Configure the Tenable Connector

The Tenable Connector provides all API interactions between your ServiceNow instance and Tenable.io/Tenable.sc for the Tenable suite of ServiceNow applications.

Note: You must be logged in with a ServiceNow account that has the x_tsirm_api_access admin role to perform the basic connector setup process.

Note: The ServiceNow configuration only supports Tenable.sc versions 5.7 and later.

Before you begin:

For Tenable.io:

Required User Role:Administrator

  • You must have your Tenable.io API keys.

    Note: For your Tenable.io integration:

    • You must generate an API key in Tenable.io to complete the configuration.  See the Tenable.io user guide for instructions on how to generate an API key. (Do not use this API key for any other third party or custom built application or integration. It must be unique for each installed instance of the integration.)

For Tenable.sc:

Required User Role: Security Analyst role.

To configure the Tenable connector for Tenable.io or Tenable.sc:

  1. Log in to ServiceNow.
  2. In the left navigation pane, go to Configuration > Connectors.

    The Tenable Connectors page appears.

  3. Click New.
  4. From the Tenable Product drop-down box, select Tenable.io or Tenable.sc.

  5. Select the Active check box.
  6. In the Name text box, type a name for the connector.
  7. Complete the configurations for your selected Tenable application.

    Tip: To save your selected configuration options without navigating away from the page:

    1. Right click in the top menu that contains the Tenable Connector heading and menu.

      A list of options appear.

    1. Click Save.
  1. In the General Settings section, you can specify your Max ECC Wait Time (in seconds) and Request Timeout (in seconds) for each of your configured connectors.
  2. In the Asset Settings section, you can set the Asset Logging Level, Asset Max Cumulative Log Entries, and Asset Max Cumulative Log Sizes. The default setting for the logging levels is Errors Only.
------------------------------------
# Problem set:
[1] Please list every setting that the Tenable Connector guide says can be specified in its General Settings and Asset Settings sections.
[2] Continue the Tenable Connector guide from its final step onward.
You won't need the data that comes next.

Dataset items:
------------------------------------
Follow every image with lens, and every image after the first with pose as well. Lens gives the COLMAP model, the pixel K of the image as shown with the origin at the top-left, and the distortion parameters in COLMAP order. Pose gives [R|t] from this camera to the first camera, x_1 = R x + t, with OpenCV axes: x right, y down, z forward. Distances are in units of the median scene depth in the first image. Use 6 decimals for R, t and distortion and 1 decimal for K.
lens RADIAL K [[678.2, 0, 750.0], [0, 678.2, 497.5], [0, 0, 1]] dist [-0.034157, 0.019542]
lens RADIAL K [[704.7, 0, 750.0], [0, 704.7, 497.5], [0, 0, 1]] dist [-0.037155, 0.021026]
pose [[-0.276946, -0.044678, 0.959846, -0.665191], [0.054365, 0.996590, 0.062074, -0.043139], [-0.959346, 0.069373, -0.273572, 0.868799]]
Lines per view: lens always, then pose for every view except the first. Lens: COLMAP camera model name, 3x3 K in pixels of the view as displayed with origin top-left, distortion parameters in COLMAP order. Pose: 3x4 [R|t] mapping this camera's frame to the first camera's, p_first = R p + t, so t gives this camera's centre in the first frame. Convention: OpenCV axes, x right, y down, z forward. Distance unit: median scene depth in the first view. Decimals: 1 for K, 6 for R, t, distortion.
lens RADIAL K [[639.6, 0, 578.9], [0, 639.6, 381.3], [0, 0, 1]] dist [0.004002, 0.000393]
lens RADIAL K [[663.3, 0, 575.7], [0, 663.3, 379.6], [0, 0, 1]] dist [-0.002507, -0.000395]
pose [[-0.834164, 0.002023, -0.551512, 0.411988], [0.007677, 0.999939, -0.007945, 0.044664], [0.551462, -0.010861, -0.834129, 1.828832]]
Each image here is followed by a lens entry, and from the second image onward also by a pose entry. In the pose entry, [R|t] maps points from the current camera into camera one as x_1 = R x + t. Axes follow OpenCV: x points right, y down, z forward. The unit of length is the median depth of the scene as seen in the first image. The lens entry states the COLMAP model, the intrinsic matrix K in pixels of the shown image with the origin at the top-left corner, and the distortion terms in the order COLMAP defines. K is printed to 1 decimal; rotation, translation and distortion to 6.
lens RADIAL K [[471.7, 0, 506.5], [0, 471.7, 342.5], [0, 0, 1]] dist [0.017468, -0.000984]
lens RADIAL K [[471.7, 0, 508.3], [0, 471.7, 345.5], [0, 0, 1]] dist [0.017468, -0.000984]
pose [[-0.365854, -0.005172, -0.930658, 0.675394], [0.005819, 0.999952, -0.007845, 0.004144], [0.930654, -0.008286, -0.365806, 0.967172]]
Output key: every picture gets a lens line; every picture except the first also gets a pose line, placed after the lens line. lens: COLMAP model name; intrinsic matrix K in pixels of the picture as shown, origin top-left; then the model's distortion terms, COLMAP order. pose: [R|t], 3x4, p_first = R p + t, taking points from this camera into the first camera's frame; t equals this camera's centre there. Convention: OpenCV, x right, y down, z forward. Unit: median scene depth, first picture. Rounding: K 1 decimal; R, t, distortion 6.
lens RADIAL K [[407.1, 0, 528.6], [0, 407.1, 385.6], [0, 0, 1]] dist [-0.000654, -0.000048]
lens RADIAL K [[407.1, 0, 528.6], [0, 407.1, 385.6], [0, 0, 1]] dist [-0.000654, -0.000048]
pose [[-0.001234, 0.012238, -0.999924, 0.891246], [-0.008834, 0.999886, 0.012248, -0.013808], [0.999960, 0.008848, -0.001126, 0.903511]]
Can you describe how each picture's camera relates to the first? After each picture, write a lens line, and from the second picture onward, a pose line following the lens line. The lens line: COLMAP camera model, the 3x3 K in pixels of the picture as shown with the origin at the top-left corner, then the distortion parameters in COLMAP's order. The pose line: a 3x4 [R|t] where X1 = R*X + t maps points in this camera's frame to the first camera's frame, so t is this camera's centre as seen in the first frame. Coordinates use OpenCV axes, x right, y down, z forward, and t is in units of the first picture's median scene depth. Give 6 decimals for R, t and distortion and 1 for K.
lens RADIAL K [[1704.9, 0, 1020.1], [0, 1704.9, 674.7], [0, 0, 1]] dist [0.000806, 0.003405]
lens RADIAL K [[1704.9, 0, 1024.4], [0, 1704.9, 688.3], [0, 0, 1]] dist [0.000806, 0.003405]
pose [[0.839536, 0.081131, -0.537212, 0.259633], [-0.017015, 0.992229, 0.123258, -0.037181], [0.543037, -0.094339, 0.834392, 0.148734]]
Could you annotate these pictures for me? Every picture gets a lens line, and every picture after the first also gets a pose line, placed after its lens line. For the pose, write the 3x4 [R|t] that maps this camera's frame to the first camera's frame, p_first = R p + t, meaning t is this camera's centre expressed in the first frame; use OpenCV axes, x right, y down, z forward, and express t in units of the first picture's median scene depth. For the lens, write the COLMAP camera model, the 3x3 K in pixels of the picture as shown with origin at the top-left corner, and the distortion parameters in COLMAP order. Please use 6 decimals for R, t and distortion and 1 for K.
------------------------------------
# Task results:
[1]
Max ECC Wait Time (in seconds)
Request Timeout (in seconds)
Asset Logging Level
Asset Max Cumulative Log Entries
Asset Max Cumulative Log Sizes

[2]
  3. In the Additional Asset Settings section, you can select CI Classes to Ignore. Options are also available to set New Record Sync Frequency (in minutes), Record Update Sync Frequency (in minutes), Asset Max Job Log (in days), and Asset Max Job Wait (in days).

Note: You may have additional settings options on your connector page depending on the Tenable applications you have installed, i.e., Tenable Assets (Assets Settings), Tenable VR (VR Settings), and Tenable ITSM (ITSM Settings) .

Note: For additional information about ServiceNow settings, see the ServiceNow documentation.

  1. Click Test the Connector.
  2. (For Tenable.sc only) Click the Download Queries for Connector link. These queries are used when you schedule an import of asset or vulnerability data (VR/ITSM). They are used to identify the assets in Tenable.sc that you want to pull.
  3. Note: If the connector test fails, check your username, password, and API Keys and retest the connector.

  1. Click Update.

    The Tenable connector starts syncing ServiceNow configuration items to your selected Tenable application.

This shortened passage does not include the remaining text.